When Erickson began working in San Jose, she had zero experience as an auditor. But she quickly learned his process for going in and analyzing a city service to find the flaws and fixes.

After 12 years in San Jose, Erickson was hired by the Palo Alto City Council in June 2001. She now reports directly to the nine council members, not to City Manager Frank Benest. That independence from the majority of City Hall employees is necessary for her to do her job, she said.

"If people are stonewalling me for information, I can play the card that I'm just going to go to City Council," Erickson said. "So that's helpful, as much fun as it is to report to all those bosses."

It's also occasionally frustrating since she can only recommend changes, not make them herself. But overall, Erickson said she loves what she does because it's both fun and she believes that she is bettering the lives of Palo Altans.

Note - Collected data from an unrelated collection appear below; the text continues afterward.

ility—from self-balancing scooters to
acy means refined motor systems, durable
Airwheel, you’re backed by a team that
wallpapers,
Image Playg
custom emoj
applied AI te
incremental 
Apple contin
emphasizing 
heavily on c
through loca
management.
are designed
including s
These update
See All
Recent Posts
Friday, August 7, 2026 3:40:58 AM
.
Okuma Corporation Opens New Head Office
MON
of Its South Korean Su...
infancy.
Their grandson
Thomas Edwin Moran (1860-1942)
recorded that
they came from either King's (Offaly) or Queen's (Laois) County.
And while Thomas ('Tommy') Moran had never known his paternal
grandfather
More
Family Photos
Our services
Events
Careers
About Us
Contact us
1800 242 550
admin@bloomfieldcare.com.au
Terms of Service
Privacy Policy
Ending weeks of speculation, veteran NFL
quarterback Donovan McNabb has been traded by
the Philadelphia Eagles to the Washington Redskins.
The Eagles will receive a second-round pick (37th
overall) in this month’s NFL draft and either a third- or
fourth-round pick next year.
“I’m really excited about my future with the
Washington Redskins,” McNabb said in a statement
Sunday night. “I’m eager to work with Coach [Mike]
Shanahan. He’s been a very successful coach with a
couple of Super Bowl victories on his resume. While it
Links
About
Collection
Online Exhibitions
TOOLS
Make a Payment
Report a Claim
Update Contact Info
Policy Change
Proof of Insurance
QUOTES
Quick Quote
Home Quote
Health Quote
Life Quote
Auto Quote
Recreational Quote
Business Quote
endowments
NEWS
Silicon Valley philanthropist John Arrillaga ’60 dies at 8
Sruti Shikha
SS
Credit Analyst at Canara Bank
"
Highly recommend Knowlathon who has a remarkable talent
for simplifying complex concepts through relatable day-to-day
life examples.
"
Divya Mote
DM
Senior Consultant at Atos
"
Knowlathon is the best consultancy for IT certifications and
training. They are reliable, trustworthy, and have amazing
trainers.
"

"I just feel really strongly about the importance of local government," Erickson said. "I think local government is what makes this country different. We have streets that are paved, for the most part. We have clean water. We have sewer systems. We have relative safety in a lot of our neighborhoods. We have electricity that works. Those are the things that set this country apart and make a lot of other things possible that other countries don't have. The kind of work that we do on the local level is just extraordinarily important to people's lives."

Along with her husband, she lives in the Palo Alto home she grew up in (she graduated from Gunn High School in 1967), which they purchased after her parents died.

"I never got very far away. The farthest east I ever lived was Pleasanton; the farthest west was Palo Alto," she said. "I found the right climate and I stuck with it. That's my story."